Work item: Reproduce the text of every item below word for word, leaving out the pictures.

----- Input data

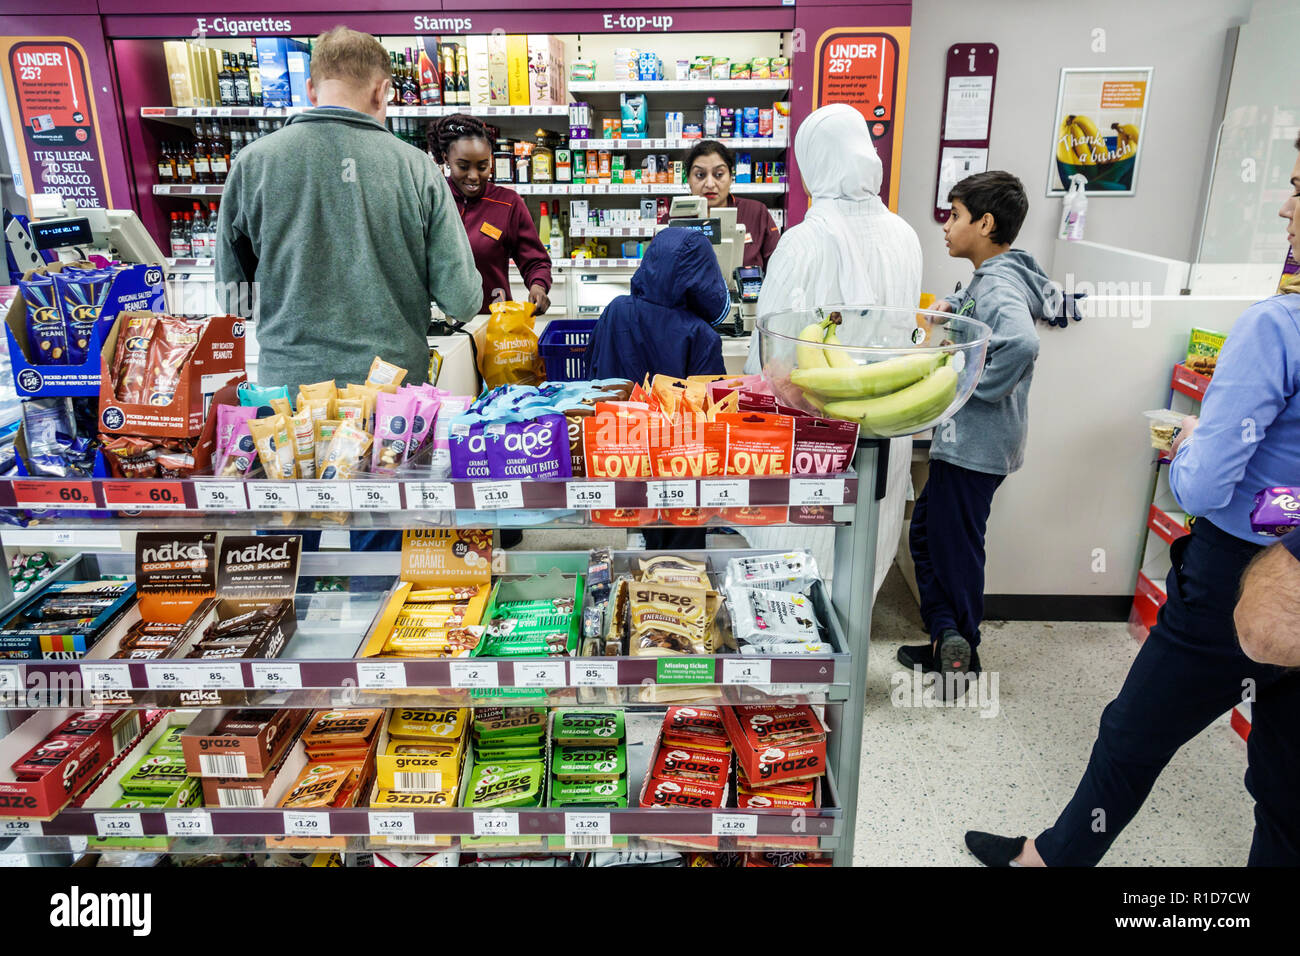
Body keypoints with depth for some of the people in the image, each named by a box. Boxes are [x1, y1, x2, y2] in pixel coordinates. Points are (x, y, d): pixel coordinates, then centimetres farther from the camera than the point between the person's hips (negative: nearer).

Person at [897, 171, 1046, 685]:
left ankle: (959, 655, 17)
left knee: (955, 547, 2)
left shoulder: (1000, 286, -20)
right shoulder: (988, 280, 12)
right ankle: (946, 640, 30)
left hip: (975, 446, -11)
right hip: (961, 439, 11)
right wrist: (950, 306, 13)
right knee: (926, 532, 18)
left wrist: (975, 385, -25)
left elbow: (1021, 342, -39)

----------

Exercise answer:
Body keypoints with depth for some of the people in the image, each named by a box. Boxes are [x1, y1, x2, y2] in pixel coordinates. Points are (x, y, d): pixel coordinates, then centimetres farther from the camera than the point between the person's hips (negative: nearer).

Person at [897, 171, 1046, 685]:
left ankle: (959, 655, 17)
left knee: (955, 547, 2)
left shoulder: (1000, 286, -20)
right shoulder: (988, 280, 12)
right ankle: (946, 640, 30)
left hip: (975, 446, -11)
right hip: (961, 439, 11)
right wrist: (950, 306, 13)
right knee: (926, 532, 18)
left wrist: (975, 385, -25)
left elbow: (1021, 342, -39)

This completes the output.